Hal ini dilakukan oleh Dian Kurniawan, guru informatika kelahiran Bantul 38 tahun lalu. Berawal dari kerjasama yang dilakukan SD Tumbuh untuk berpartisipasi dalam program yang dilaksanakan oleh Bebras Indonesia, organisasi edukasi nirlaba yang aktif memperkenalkan computational thinking. Berpikir komputasional adalah metode menyelesaikan persoalan dengan menerapkan teknik ilmu komputer (informatika).
Google.org pada bulan Februari 2020 lalu telah mengumumkan bantuan sebesar 1 juta USD bagi Bebras Indonesia untuk membantu pelaksanaan pelatihan keahlian berpikir komputasional bagi 22.000 guru di 22 kota kecil dan besar melalui program Gerakan PANDAI (Pengajar untuk Era Digital Indonesia).
“Computational thinking sangat penting diterapkan karena sangat membantu guru dalam menyampaikan materi pembelajaran karena banyak teknik dan model pembelajaran yang bisa diterapkan, dan juga sangat membantu siswa dalam memahami materi yg diberikan serta dapat membantu siswa menyelesaikan/menjawab pertanyaan dengan benar” ungkap Dian.
Dian yang sudah bergabung dengan program yang dijalankan Bebras Indonesia sejak 2017 bercerita bahwa beragam aktivitas ia lakukan untuk menerapkan computational thinking diantaranya adalah melalui kegiatan role play (permainan) sesuai dengan topik mata pelajaran yang sedang dipelajari, kegiatan praktik menggunakan komputer atau tablet di lab komputer, serta penyampaian materi dan tugas menggunakan lembar kerja, video maupun presentasi.

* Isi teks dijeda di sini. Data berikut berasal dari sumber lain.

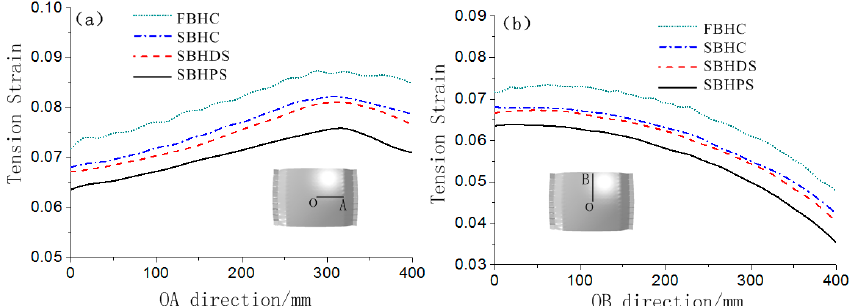
Figure 10. Tension strain distribution curves of the formed parts: ( a ) along OA direction; ( b ) along OB direction.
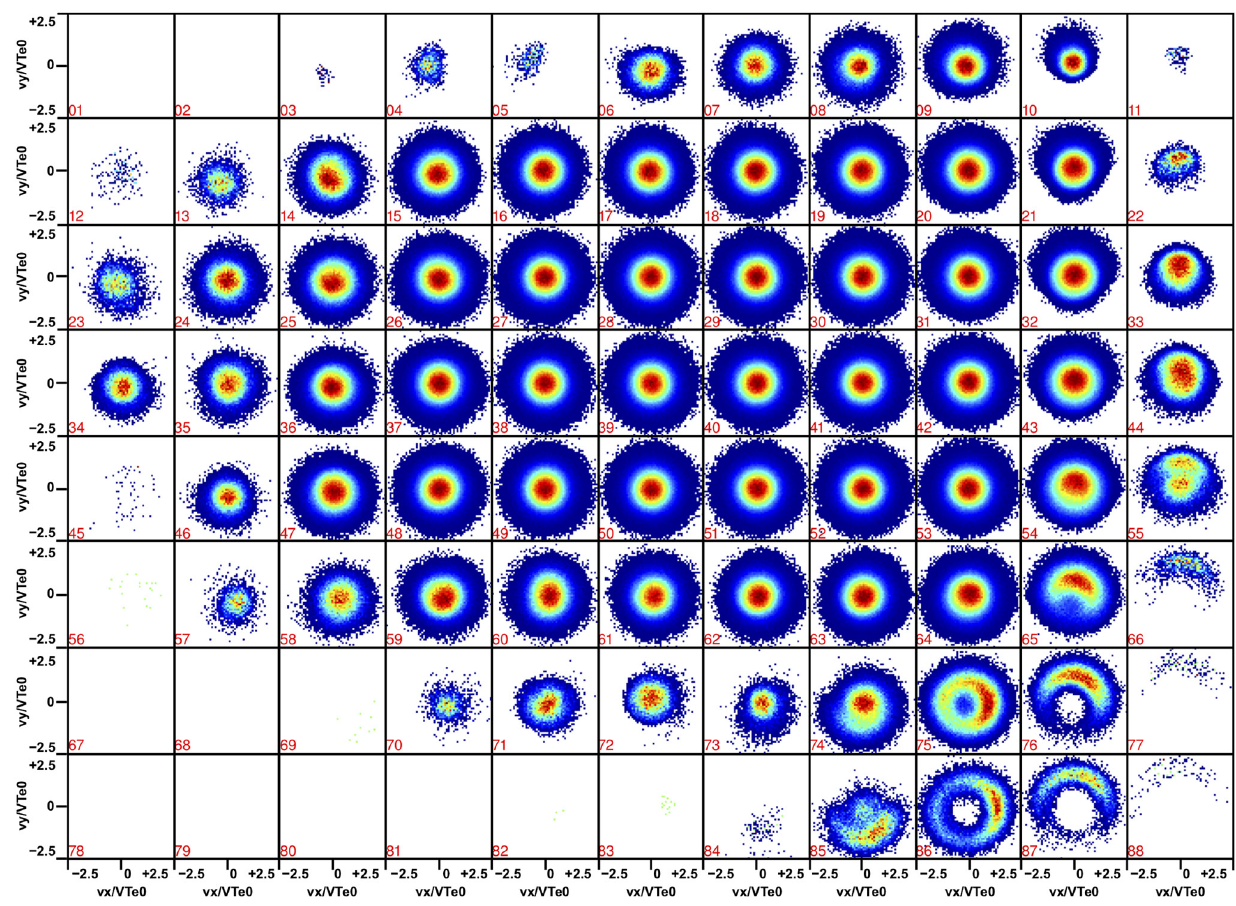
Figure A2. Electron VDFs, at t = 1 T Li , for each of the 88 spatial bins defined in Fig. A1a. We show v z = 0 cross sections. The nine VDFs presented in Fig. 2 of the article correspond to bins 39, 10, 21, 43, 65, 76, 87, 75 and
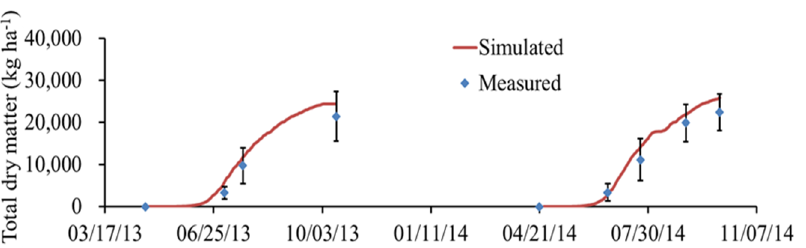
Figure 4. Comparison of measured and simulated total dry matter (TDM) under N312 treatment in loamy clay soil.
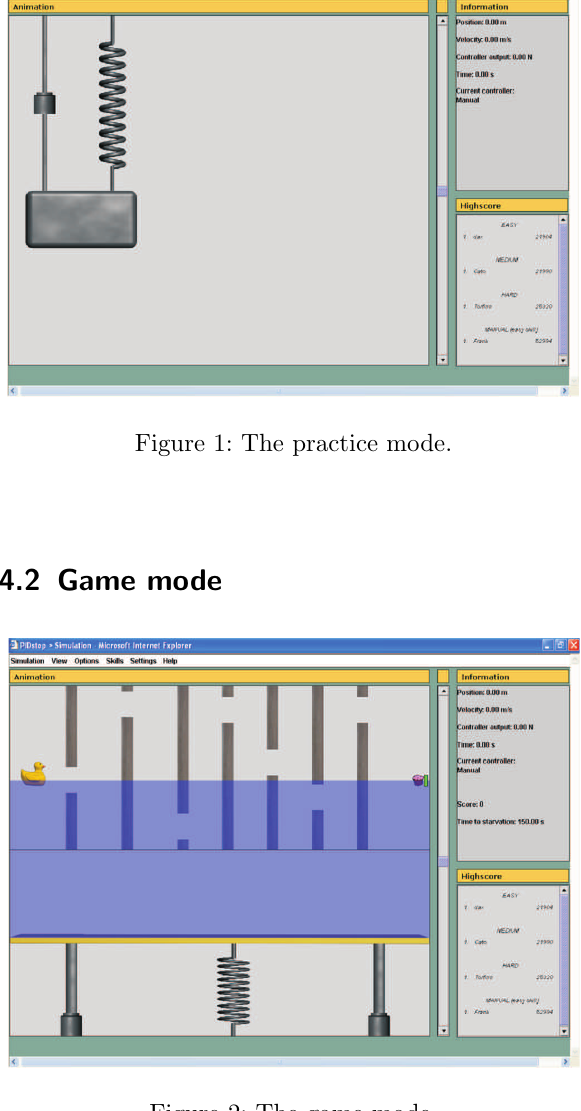
Figure 2: The game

Dian Kurniawan (tengah) mendampingi kedua siswanya mengikuti lomba Tantangan Bebras kategori siaga 2019 lalu
Melalui Tantangan Bebras, Dian juga berkesempatan untuk melatih siswa untuk berkompetisi dengan sekolah lain di Indonesia dalam bidang ilmu pengetahuan dan teknologi. Jika dibandingkan sebelum pandemi, Dian bercerita bahwa tentu saja ada perubahan yang berbeda yang perlu ia lakukan.
“Hal yang berbeda jika dibandingkan sebelum pandemi adalah metode latihan dan persiapan siswa sebelum pelaksanaan lomba Tantangan Bebras dari yang sebelumnya tatap muka menjadi online serta frekuensi latihan bersama guru menjadi lebih sedikit. Selain itu tantangan lain yang dihadapi adalah memberikan penjelasan/solusi kepada siswa apabila menemukan model soal latihan yang kesulitannya terlalu tinggi (tidak sesuai level SD).” ucap Dian.
“Jika ditanya bagaimana pendapat siswa saat computational thinking ini diterapkan banyak siswa saya bilang jika belajar menjadi lebih menyenangkan, menjadi lebih seru serta tidak membosankan” pungkasnya.